Solve por \( x \) n) \( b c=\frac{x^{2}-b^{2}-c^{2}}{2 \cos x} \) i) \( A=p(1+x)^{n} \) i) \( m n=p n-x \) k) \( y=a x^{2} \) 1) \( y=m x+c \)

Solve the equation by following steps: - step0: Solve for \(x\): \(A=p\left(1+x\right)^{n}\) - step1: Swap the sides: \(p\left(1+x\right)^{n}=A\) - step2: Divide both sides: \(\frac{p\left(1+x\right)^{n}}{p}=\frac{A}{p}\) - step3: Divide the numbers: \(\left(1+x\right)^{n}=\frac{A}{p}\) - step4: Calculate: \(1+x=\left(\frac{A}{p}\right)^{\frac{1}{n}}\) - step5: Move the constant to the right side: \(x=\left(\frac{A}{p}\right)^{\frac{1}{n}}-1\) Solve the equation \( y=mx+c \). Solve the equation by following steps: - step0: Solve for \(x\): \(y=mx+c\) - step1: Swap the sides: \(mx+c=y\) - step2: Move the expression to the right side: \(mx=y-c\) - step3: Divide both sides: \(\frac{mx}{m}=\frac{y-c}{m}\) - step4: Divide the numbers: \(x=\frac{y-c}{m}\) Solve the equation \( mn=pn-x \).
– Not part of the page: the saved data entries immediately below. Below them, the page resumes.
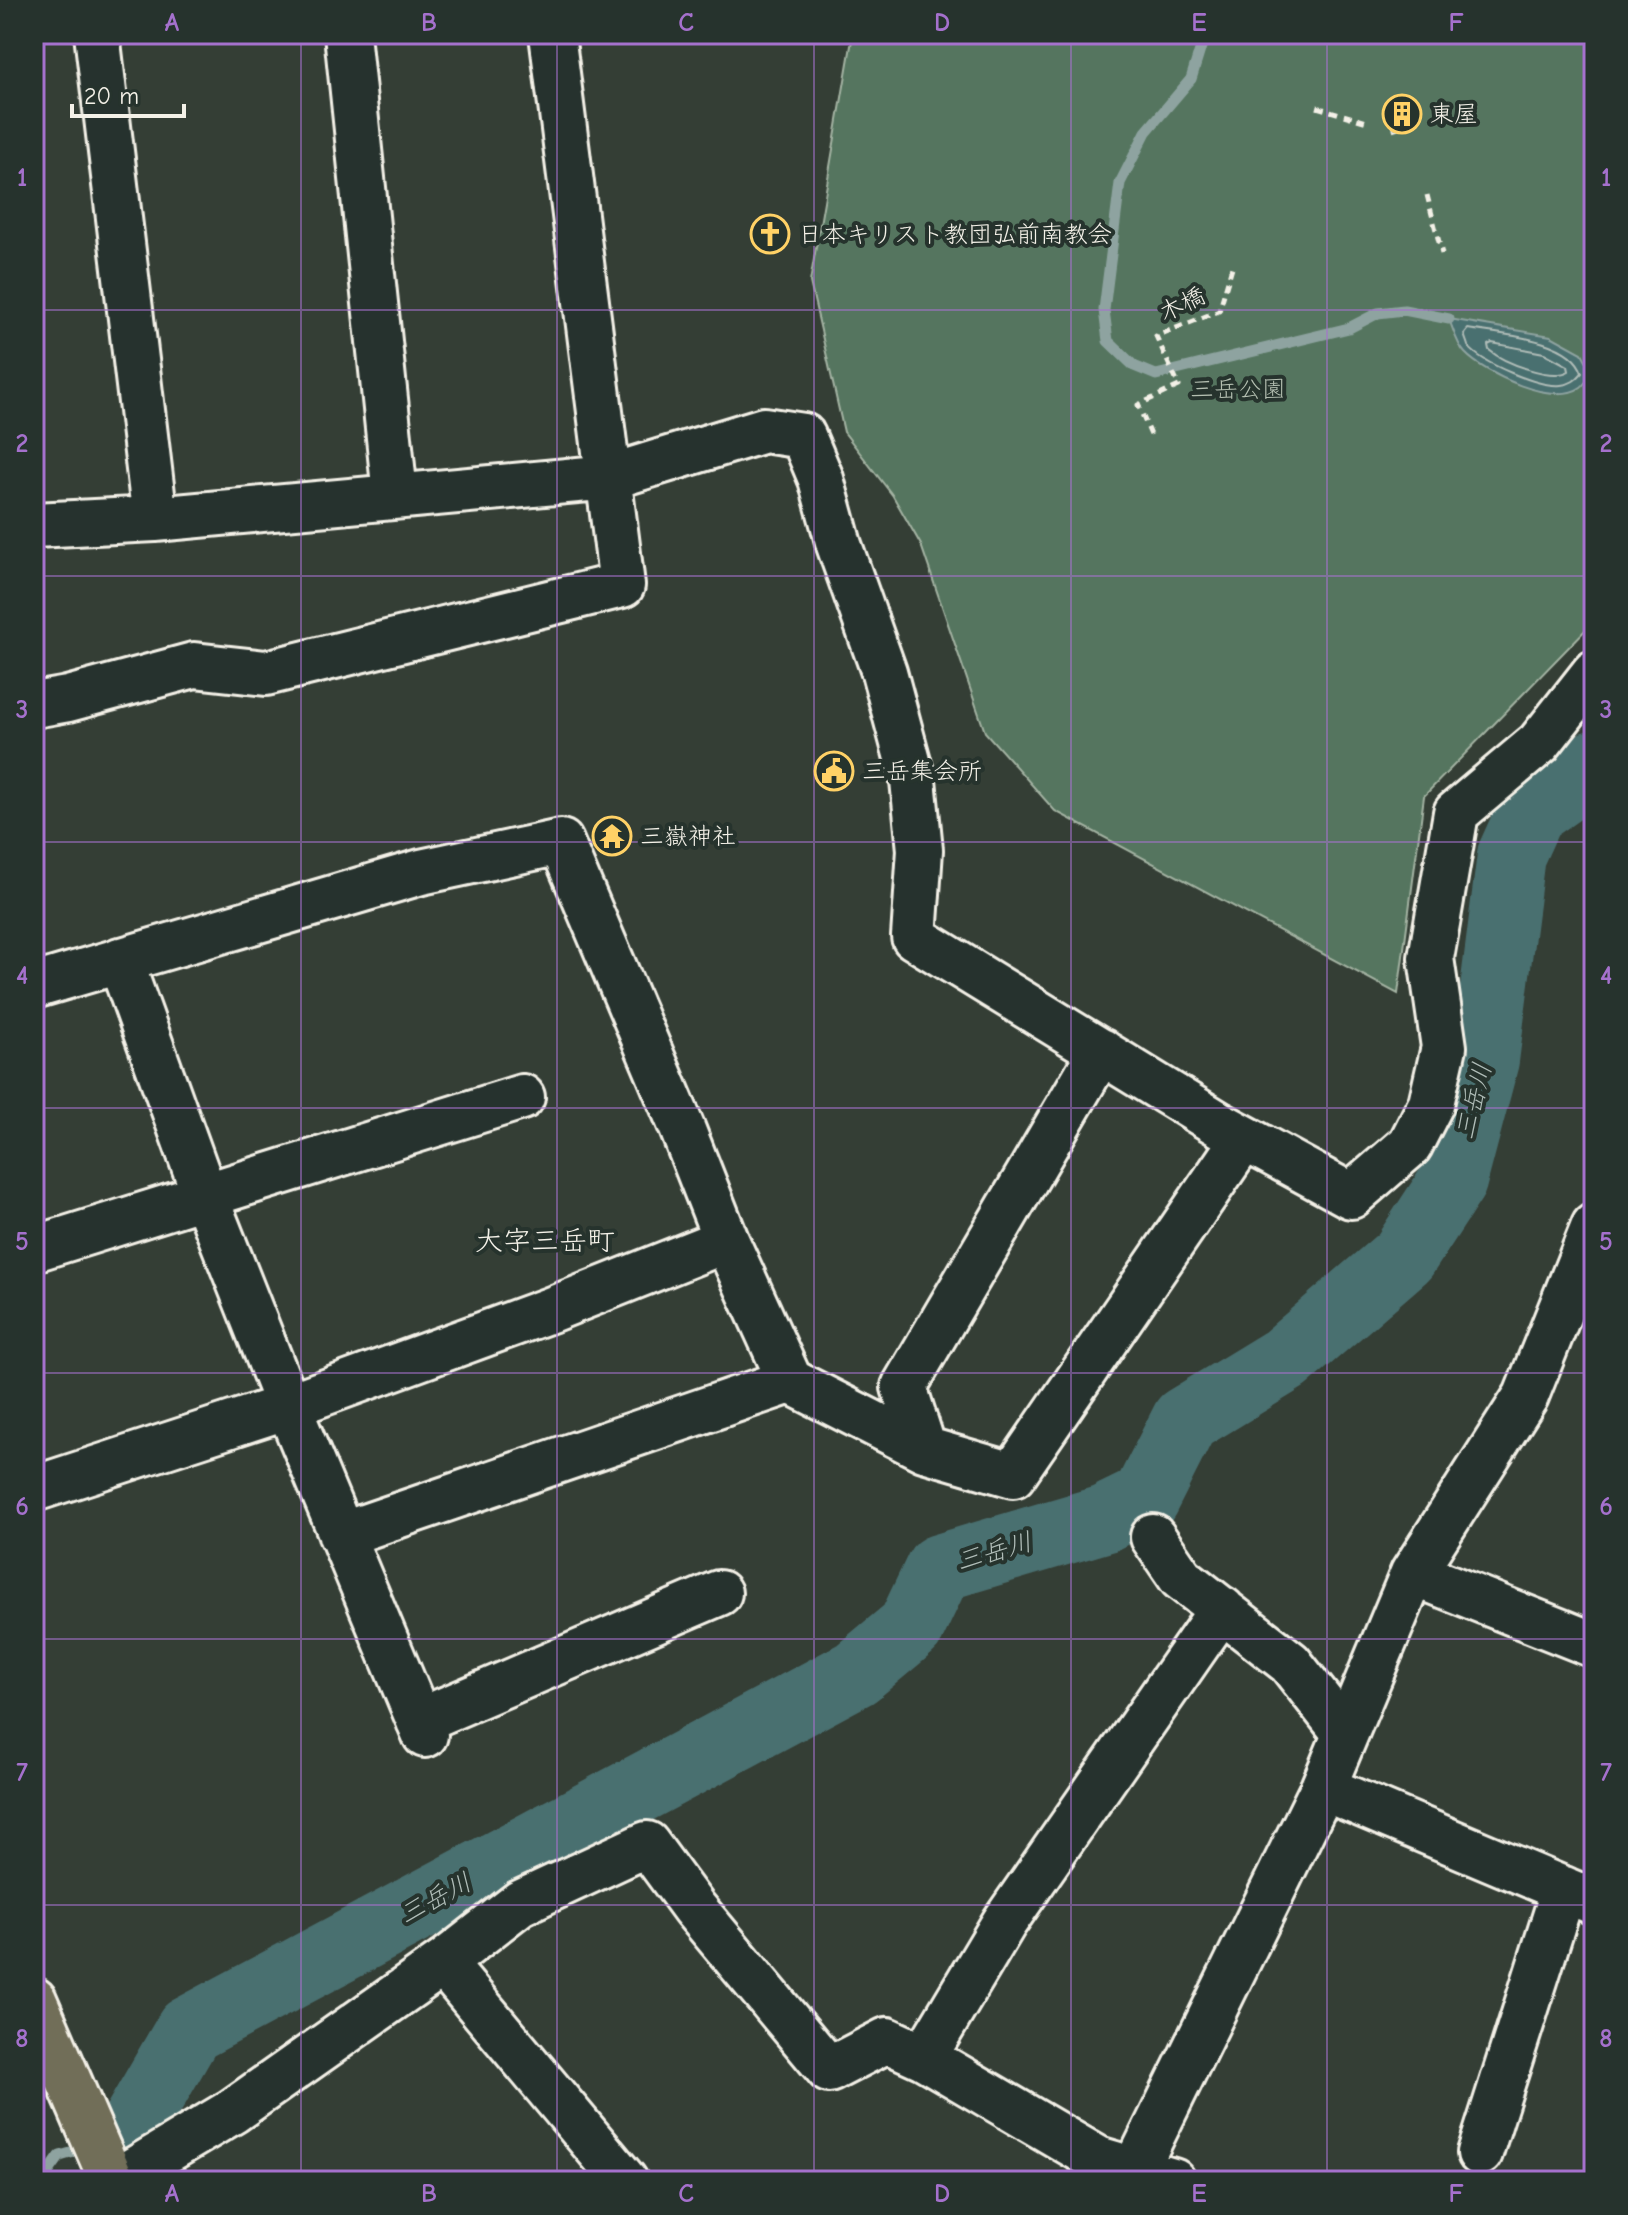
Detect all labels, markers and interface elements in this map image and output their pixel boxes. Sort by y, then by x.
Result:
text: A [165,8,180,38]
text: B [421,8,437,38]
text: C [678,8,694,38]
text: D [934,8,950,38]
text: E [1191,8,1207,38]
text: F [1448,8,1464,38]
scale bar [72,68,184,118]
text: 20 m [84,82,139,110]
building icon: 東屋 [1381,93,1423,135]
place label: 東屋 [1430,100,1478,128]
text: 1 [17,163,27,193]
text: 1 [1601,163,1611,193]
church icon: 日本キリスト教団弘前南教会 [749,213,791,255]
place label: 日本キリスト教団弘前南教会 [798,220,1112,248]
street label: 木橋 [1154,281,1210,327]
park label: 三岳公園 [1190,375,1286,403]
text: 2 [16,429,28,459]
text: 2 [1600,429,1612,459]
text: 3 [16,695,28,725]
text: 3 [1600,695,1612,725]
public building icon: 三岳集会所 [813,750,855,792]
place label: 三岳集会所 [862,757,982,785]
temple icon: 三嶽神社 [591,815,633,857]
place label: 三嶽神社 [640,822,736,850]
text: 4 [16,961,28,991]
text: 4 [1600,961,1612,991]
water label: 三岳川 [1450,1060,1498,1143]
district label: 大字三岳町 [475,1225,615,1257]
text: 5 [15,1227,29,1257]
text: 5 [1599,1227,1613,1257]
text: 6 [15,1492,29,1522]
text: 6 [1599,1492,1613,1522]
water label: 三岳川 [953,1527,1036,1577]
text: 7 [16,1758,28,1788]
text: 7 [1600,1758,1612,1788]
water label: 三岳川 [394,1867,477,1930]
text: 8 [15,2024,29,2054]
text: 8 [1599,2024,1613,2054]
text: A [165,2179,180,2209]
text: B [421,2179,437,2209]
text: C [678,2179,694,2209]
text: D [934,2179,950,2209]
text: E [1191,2179,1207,2209]
text: F [1448,2179,1464,2209]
Solve the equation by following steps: - step0: Solve for \(x\): \(mn=pn-x\) - step1: Swap the sides: \(pn-x=mn\) - step2: Move the expression to the right side: \(-x=mn-pn\) - step3: Change the signs: \(x=-mn+pn\) - step4: Simplify: \(x=-mn+np\) Solve the equation \( y=ax^{2} \). Solve the equation by following steps: - step0: Solve for \(x\): \(y=ax^{2}\) - step1: Swap the sides: \(ax^{2}=y\) - step2: Divide both sides: \(\frac{ax^{2}}{a}=\frac{y}{a}\) - step3: Divide the numbers: \(x^{2}=\frac{y}{a}\) - step4: Simplify the expression: \(x=\pm \sqrt{\frac{y}{a}}\) - step5: Simplify: \(x=\pm \frac{\sqrt{ay}}{a}\) - step6: Separate into possible cases: \(\begin{align}&x=\frac{\sqrt{ay}}{a}\\&x=-\frac{\sqrt{ay}}{a}\end{align}\) Here are the solutions for each equation with respect to \( x \): 1. **Equation:** \( bc = \frac{x^{2} - b^{2} - c^{2}}{2 \cos x} \) **Solution:** No solution found for \( x \). 2. **Equation:** \( A = p(1+x)^{n} \) **Solution:** \[ x = \left(\frac{A}{p}\right)^{\frac{1}{n}} - 1 \] 3. **Equation:** \( mn = pn - x \) **Solution:** \[ x = -mn + np \] 4. **Equation:** \( y = ax^{2} \) **Solution:** \[ x = \frac{\sqrt{ay}}{a} \quad \text{or} \quad x = -\frac{\sqrt{ay}}{a} \] 5. **Equation:** \( y = mx + c \) **Solution:** \[ x = \frac{y - c}{m} \] If you need further assistance or explanations on any of these solutions, feel free to ask!